### TASK INSTRUCTIONS
1. Answer each question from the text on TLS 1.2 Session Tickets, one line per answer, marked like the questions.
(a) Which RFC specifies Session Tickets?
(b) In TLS 1.2, Session Tickets reduce the handshake from how many round-trips to how many?
(c) What does the server send along with its certificate?
2. The text on TLS 1.2 Session Tickets calls them the weakest link in modern TLS. In one to three sentences, give the reason the text offers.
3. Translate this sentence from the text on TLS 1.2 Session Tickets into Spanish: "This involves two round-trips between client and server before the connection is ready for application data."

### READING TEXT
We need to talk about Session Tickets

More specifically, TLS 1.2 Session Tickets.

Session Tickets, specified in RFC 5077, are a technique to resume TLS sessions by storing key material encrypted on the clients. In TLS 1.2 they speed up the handshake from two to one round-trips.

Unfortunately, a combination of deployment realities and three design flaws makes them the weakest link in modern TLS, potentially turning limited key compromise into passive decryption of large amounts of traffic.

How Session Tickets work

A modern TLS 1.2 connection starts like this:

  • The client sends the supported parameters;
  • the server chooses the parameters and sends the certificate along with the first half of the Diffie-Hellman key exchange;
  • the client sends the second half of the Diffie-Hellman exchange, computes the session keys and switches to encrypted communication;
  • the server computes the session keys and switches to encrypted communication.

This involves two round-trips between client and server before the connection is ready for application data.

### DATASET ROWS
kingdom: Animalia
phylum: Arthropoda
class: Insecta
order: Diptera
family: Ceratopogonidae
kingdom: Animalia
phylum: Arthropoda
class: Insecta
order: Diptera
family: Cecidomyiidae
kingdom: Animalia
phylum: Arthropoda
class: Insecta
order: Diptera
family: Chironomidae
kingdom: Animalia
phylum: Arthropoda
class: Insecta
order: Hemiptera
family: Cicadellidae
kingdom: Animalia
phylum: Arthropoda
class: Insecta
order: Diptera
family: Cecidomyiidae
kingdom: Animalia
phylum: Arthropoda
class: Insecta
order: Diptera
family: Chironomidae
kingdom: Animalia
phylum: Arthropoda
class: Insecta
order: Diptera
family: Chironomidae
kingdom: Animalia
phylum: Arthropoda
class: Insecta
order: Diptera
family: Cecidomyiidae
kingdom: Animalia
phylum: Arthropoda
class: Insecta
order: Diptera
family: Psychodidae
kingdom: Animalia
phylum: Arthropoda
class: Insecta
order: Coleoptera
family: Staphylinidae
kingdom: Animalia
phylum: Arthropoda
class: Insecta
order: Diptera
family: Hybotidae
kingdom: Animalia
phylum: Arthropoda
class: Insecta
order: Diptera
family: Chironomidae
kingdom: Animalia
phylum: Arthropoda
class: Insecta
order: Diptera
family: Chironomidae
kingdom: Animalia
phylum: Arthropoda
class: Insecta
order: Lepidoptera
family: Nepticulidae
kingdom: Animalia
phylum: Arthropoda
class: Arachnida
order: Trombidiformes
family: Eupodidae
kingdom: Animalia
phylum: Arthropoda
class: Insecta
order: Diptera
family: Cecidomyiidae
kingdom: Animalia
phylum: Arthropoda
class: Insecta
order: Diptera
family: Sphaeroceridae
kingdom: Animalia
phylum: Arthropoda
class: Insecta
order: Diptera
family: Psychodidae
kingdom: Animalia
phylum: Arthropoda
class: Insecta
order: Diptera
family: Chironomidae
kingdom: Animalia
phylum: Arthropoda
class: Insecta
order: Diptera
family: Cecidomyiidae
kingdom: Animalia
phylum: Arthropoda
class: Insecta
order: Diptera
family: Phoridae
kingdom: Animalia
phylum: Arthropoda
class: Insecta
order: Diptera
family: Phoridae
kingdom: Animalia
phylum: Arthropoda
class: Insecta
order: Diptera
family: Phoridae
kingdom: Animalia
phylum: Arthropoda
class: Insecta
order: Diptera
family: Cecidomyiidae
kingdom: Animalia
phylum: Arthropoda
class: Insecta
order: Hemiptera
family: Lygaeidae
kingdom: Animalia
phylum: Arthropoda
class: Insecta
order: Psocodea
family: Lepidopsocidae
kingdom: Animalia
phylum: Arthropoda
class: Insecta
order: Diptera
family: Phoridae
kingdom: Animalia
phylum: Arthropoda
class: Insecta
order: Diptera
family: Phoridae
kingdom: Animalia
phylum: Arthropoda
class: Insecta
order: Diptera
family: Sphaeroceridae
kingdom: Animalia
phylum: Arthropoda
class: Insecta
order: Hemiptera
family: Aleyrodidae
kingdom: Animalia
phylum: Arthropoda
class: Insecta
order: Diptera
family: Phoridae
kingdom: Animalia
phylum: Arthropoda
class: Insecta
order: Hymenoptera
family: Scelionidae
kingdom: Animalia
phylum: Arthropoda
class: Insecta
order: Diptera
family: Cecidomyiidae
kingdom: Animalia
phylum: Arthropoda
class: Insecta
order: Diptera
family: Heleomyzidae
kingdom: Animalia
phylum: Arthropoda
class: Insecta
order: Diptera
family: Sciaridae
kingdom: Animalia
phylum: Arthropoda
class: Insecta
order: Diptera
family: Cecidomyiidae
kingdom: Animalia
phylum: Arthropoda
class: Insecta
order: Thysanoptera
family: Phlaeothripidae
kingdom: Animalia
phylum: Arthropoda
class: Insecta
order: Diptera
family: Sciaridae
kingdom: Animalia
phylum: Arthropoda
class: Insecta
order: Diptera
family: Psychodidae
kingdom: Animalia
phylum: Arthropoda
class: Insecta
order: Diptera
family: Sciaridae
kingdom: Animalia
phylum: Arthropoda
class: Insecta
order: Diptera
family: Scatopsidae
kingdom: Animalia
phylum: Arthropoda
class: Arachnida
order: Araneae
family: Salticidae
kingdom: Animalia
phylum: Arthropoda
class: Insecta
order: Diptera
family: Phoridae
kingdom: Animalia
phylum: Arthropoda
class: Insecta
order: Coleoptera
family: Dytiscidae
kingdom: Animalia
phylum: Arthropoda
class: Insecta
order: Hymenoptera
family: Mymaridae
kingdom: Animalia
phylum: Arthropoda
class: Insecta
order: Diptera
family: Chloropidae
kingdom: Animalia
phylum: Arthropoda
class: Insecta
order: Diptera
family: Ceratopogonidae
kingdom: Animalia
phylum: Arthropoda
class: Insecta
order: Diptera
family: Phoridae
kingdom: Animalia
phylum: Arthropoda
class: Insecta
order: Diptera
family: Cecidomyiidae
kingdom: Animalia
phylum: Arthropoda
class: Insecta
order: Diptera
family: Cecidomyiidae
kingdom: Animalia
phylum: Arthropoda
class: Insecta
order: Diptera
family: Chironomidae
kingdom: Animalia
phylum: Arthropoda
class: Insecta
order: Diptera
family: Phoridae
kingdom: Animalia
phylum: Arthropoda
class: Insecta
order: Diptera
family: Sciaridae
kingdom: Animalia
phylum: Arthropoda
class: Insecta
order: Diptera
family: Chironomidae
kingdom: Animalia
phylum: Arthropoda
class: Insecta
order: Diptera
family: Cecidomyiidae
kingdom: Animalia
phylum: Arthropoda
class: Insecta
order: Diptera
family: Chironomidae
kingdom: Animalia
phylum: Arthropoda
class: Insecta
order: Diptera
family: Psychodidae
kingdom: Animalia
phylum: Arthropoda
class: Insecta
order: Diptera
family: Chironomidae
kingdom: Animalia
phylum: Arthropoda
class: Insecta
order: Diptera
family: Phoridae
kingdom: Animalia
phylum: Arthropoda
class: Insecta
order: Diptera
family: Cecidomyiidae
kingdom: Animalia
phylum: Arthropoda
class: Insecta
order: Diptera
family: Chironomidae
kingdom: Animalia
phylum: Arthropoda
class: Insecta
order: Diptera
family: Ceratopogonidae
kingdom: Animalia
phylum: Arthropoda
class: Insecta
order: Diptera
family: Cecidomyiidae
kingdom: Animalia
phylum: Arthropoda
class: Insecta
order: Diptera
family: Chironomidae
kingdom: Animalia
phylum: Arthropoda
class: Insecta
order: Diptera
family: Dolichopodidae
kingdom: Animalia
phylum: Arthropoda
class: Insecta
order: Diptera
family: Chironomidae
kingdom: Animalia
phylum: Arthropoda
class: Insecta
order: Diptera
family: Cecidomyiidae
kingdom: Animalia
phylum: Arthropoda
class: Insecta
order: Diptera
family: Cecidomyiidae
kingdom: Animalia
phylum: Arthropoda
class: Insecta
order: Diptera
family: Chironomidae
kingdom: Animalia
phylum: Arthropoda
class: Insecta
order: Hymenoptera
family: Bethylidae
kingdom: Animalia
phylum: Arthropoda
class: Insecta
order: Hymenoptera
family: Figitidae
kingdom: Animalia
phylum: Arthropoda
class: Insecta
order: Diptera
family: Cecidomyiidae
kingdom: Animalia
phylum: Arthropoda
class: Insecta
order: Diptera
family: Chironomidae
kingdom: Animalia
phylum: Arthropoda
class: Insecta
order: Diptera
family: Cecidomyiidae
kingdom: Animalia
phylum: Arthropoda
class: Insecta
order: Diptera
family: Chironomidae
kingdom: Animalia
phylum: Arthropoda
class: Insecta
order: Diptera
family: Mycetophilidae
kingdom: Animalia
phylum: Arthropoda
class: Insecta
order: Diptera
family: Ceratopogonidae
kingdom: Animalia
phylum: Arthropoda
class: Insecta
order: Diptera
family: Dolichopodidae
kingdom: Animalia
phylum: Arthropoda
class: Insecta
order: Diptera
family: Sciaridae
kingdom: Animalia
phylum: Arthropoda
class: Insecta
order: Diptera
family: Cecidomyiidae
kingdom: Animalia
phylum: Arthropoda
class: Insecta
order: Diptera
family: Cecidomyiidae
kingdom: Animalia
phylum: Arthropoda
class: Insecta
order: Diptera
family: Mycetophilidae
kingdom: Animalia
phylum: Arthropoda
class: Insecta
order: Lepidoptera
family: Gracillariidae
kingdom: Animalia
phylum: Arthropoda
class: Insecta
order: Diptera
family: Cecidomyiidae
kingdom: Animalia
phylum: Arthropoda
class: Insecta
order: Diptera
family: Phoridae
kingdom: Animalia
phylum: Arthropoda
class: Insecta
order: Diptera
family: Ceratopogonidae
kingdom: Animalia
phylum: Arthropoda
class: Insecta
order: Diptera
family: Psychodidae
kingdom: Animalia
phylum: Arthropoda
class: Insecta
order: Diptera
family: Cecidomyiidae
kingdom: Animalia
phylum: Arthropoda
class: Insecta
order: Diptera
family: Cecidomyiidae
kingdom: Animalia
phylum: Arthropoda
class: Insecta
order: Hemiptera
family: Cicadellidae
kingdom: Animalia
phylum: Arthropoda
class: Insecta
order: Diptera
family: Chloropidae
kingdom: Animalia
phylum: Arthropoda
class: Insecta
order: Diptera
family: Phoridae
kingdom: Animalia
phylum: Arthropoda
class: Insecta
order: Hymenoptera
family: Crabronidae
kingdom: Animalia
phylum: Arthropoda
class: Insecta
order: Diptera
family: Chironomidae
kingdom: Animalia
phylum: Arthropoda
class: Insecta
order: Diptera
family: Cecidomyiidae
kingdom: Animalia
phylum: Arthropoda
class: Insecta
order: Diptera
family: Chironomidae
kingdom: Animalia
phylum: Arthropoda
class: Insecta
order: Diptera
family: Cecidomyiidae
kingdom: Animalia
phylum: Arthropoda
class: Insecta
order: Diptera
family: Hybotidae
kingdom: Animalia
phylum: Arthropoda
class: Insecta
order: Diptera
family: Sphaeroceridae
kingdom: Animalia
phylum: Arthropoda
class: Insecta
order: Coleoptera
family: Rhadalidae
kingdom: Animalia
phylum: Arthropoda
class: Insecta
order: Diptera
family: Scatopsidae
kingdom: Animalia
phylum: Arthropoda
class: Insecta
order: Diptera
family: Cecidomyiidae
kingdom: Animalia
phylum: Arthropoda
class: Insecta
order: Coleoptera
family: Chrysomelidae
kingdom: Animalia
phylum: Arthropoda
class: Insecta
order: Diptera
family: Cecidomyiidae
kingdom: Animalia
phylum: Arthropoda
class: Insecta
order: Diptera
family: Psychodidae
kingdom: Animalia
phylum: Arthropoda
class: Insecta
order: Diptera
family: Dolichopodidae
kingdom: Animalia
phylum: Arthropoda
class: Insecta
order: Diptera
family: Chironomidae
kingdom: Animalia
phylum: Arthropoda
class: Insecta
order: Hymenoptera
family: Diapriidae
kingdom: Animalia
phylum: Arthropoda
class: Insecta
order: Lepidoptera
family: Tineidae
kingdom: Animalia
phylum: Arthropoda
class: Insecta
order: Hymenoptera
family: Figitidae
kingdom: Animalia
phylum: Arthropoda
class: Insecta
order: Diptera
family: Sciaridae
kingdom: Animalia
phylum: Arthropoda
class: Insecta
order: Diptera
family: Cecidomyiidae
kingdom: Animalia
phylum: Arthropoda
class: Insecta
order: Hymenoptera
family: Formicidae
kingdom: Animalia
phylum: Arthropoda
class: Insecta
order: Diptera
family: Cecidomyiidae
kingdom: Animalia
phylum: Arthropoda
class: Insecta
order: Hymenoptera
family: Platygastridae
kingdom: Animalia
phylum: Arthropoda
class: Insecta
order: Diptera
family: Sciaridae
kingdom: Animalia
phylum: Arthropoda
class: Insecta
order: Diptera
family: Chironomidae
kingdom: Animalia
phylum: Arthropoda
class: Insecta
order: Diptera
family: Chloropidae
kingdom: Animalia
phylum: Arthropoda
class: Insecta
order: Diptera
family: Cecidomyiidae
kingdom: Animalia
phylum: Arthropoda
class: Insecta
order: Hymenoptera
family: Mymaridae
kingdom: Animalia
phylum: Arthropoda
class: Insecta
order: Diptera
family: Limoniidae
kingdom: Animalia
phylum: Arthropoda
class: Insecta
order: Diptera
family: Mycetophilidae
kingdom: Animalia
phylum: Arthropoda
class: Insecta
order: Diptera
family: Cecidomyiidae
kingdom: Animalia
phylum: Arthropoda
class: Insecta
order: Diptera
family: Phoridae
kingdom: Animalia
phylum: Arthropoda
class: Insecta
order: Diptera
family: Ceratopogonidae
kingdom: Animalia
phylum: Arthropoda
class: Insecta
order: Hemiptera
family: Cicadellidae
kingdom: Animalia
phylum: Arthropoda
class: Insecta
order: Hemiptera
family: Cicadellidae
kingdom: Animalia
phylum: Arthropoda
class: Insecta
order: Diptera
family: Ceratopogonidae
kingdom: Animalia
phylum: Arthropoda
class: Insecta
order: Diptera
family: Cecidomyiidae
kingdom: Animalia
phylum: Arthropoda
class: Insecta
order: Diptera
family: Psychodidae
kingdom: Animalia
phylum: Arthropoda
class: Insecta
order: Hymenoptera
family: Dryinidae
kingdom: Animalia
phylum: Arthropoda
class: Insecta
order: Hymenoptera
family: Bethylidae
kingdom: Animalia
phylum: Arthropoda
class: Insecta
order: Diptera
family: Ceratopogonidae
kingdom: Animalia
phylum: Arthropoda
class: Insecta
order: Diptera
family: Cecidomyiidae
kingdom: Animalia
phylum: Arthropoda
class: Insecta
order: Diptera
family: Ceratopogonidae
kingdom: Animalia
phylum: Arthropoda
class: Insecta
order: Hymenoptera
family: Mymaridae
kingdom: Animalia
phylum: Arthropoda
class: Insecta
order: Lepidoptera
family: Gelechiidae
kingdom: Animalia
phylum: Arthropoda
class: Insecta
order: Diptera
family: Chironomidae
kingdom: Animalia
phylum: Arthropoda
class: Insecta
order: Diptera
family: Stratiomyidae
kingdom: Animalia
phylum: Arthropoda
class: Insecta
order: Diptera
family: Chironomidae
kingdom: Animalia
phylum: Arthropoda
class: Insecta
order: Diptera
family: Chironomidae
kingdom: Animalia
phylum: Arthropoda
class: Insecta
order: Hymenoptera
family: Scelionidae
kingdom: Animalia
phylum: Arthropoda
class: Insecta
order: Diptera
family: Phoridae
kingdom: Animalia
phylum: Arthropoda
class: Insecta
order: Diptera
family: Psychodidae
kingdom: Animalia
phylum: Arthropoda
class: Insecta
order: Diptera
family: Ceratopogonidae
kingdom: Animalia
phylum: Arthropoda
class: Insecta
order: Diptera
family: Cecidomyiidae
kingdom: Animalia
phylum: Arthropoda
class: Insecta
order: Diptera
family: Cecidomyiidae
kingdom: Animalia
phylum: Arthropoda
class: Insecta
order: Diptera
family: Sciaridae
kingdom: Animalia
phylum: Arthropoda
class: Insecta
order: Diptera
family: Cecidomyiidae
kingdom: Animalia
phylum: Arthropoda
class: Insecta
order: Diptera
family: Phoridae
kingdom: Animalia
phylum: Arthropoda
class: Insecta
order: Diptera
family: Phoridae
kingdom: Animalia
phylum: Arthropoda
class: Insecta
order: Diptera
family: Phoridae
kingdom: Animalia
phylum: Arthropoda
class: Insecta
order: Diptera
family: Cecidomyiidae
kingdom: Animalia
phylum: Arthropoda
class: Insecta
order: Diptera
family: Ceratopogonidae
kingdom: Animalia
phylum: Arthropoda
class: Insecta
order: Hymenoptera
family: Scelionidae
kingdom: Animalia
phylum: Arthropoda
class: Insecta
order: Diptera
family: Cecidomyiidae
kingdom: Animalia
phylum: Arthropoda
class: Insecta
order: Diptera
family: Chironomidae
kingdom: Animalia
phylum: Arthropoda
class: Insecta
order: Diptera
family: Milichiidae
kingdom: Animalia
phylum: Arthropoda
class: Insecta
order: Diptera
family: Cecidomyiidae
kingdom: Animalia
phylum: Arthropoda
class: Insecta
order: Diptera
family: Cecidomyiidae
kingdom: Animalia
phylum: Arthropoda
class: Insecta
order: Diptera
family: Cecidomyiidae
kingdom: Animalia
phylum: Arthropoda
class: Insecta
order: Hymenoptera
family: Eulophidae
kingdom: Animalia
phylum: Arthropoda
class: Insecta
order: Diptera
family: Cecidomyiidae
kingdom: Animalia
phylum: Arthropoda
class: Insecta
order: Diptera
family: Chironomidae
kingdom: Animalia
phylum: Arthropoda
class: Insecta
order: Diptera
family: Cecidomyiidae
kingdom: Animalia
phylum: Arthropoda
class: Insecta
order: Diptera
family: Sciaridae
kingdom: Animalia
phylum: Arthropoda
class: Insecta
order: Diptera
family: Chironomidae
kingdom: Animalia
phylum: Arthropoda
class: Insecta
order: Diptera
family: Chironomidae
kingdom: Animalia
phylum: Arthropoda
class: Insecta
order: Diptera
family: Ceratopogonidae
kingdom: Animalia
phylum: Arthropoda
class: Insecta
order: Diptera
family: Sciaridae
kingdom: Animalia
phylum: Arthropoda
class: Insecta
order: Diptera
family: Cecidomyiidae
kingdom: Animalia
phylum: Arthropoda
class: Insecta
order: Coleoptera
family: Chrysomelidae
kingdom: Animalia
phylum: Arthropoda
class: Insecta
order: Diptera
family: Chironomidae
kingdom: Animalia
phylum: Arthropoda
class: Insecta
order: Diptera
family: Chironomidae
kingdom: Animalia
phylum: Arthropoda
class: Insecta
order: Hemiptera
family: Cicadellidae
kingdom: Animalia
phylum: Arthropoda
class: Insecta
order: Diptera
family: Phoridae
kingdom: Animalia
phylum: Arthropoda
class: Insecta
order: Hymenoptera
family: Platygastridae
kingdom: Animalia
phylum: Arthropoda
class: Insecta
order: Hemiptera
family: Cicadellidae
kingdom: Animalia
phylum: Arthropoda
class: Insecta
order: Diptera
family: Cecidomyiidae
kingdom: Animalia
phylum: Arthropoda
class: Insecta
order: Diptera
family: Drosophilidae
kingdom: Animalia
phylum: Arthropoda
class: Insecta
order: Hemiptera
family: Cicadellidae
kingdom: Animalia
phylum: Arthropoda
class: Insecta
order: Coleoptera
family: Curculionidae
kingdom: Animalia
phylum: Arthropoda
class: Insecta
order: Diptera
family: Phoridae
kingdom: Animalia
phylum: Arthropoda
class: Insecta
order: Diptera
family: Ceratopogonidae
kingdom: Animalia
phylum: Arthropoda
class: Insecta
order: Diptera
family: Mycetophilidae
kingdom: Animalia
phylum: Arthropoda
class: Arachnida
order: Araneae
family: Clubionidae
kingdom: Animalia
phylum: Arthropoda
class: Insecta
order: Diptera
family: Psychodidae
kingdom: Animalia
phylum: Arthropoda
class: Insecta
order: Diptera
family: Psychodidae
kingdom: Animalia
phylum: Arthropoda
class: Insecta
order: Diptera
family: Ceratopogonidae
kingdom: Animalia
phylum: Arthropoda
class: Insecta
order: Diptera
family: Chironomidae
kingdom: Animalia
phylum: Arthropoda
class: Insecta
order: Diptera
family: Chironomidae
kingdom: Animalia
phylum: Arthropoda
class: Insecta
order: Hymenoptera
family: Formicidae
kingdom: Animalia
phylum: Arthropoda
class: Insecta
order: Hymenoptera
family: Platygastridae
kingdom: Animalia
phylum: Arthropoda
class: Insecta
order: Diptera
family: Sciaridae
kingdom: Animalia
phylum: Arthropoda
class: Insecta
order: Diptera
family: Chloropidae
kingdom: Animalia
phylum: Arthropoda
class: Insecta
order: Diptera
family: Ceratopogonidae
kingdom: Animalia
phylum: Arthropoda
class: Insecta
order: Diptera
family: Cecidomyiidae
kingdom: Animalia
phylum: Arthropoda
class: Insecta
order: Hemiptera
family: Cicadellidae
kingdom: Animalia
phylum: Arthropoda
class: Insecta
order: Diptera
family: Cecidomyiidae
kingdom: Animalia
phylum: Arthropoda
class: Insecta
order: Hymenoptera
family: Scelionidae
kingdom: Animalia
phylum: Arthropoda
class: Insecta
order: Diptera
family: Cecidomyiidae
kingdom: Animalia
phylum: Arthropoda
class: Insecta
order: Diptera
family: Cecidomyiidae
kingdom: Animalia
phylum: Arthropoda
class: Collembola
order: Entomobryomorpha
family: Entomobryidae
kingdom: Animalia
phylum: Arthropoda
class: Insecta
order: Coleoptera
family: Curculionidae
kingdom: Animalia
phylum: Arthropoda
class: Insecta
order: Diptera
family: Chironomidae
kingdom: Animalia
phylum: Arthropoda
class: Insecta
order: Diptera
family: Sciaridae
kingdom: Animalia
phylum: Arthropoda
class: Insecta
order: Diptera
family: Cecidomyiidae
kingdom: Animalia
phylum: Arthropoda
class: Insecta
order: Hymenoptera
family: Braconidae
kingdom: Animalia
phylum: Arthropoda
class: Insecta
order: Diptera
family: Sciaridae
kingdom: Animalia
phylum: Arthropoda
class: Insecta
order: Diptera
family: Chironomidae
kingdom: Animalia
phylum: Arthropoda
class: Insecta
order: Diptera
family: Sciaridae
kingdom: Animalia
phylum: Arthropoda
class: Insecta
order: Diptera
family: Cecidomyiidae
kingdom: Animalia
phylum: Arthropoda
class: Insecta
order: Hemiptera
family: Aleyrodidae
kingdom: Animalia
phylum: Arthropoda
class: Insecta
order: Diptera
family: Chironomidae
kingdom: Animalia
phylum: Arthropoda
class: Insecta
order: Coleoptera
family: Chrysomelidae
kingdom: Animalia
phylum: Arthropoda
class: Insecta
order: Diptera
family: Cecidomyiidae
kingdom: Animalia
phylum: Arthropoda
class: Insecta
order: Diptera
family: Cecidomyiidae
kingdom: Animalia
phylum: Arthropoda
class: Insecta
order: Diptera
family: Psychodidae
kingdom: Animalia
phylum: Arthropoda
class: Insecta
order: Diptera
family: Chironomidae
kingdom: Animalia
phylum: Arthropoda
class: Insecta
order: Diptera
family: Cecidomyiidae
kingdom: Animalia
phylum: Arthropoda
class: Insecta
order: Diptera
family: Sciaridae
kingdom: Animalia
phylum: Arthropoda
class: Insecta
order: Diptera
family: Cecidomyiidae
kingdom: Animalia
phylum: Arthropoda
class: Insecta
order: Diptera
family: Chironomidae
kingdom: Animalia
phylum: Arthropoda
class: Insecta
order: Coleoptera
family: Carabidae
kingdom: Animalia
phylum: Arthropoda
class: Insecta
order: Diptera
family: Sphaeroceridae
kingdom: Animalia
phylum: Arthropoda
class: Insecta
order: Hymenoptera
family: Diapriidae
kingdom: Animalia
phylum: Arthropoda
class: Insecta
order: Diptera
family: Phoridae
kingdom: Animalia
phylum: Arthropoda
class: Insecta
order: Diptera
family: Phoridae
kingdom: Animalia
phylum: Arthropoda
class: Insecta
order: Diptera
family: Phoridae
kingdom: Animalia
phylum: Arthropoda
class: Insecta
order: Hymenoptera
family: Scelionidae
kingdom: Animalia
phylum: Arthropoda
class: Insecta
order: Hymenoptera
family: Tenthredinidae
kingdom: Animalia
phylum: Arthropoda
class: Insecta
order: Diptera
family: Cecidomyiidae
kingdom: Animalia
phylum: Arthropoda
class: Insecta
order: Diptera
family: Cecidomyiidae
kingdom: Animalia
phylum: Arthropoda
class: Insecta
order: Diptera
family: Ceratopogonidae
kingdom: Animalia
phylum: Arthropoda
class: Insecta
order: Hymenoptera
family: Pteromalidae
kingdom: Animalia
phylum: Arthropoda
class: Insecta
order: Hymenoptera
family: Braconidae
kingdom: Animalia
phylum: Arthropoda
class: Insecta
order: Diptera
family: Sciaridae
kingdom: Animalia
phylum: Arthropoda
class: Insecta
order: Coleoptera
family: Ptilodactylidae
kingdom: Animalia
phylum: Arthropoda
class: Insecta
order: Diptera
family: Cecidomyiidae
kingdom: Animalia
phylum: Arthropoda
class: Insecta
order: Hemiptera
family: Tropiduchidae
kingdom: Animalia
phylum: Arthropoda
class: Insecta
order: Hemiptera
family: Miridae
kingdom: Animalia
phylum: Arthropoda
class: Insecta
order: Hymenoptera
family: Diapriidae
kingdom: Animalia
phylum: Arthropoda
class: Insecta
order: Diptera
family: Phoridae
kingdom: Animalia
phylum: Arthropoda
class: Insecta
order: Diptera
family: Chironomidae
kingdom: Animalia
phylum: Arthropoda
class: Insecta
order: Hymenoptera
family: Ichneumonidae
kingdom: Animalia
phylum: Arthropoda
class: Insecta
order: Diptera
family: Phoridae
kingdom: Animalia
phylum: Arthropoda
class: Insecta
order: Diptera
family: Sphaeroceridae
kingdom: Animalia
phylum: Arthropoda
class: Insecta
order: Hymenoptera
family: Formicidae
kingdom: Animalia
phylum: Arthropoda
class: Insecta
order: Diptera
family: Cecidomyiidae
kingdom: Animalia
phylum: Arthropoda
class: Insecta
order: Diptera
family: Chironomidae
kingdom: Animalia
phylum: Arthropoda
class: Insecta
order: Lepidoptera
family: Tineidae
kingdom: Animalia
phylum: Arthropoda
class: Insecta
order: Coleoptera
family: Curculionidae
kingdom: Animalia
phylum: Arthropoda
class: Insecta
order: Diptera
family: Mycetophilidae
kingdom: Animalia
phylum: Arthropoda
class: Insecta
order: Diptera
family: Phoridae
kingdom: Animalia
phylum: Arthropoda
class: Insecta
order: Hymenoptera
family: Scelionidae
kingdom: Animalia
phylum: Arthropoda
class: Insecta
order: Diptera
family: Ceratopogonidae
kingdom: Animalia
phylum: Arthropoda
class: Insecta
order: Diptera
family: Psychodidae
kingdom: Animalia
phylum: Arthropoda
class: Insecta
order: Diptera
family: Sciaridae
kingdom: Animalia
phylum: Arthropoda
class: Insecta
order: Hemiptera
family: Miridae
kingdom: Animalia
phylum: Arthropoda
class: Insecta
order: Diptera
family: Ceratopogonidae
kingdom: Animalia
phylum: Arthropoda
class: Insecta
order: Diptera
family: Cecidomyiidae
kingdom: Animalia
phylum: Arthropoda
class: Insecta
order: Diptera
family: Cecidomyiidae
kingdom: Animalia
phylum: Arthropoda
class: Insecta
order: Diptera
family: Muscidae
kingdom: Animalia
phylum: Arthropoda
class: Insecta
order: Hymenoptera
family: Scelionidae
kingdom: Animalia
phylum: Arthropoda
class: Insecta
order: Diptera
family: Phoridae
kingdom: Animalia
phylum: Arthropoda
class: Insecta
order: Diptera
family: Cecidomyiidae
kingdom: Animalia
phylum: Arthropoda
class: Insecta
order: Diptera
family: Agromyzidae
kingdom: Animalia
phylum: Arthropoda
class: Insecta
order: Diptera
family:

### REPLIES
1.
(a) RFC 5077
(b) From two round-trips to one
(c) The first half of the Diffie-Hellman key exchange

2. A combination of deployment realities and three design flaws makes Session Tickets the weakest link. Together these can potentially turn limited key compromise into passive decryption of large amounts of traffic.

3. Esto implica dos viajes de ida y vuelta entre el cliente y el servidor antes de que la conexión esté lista para los datos de la aplicación.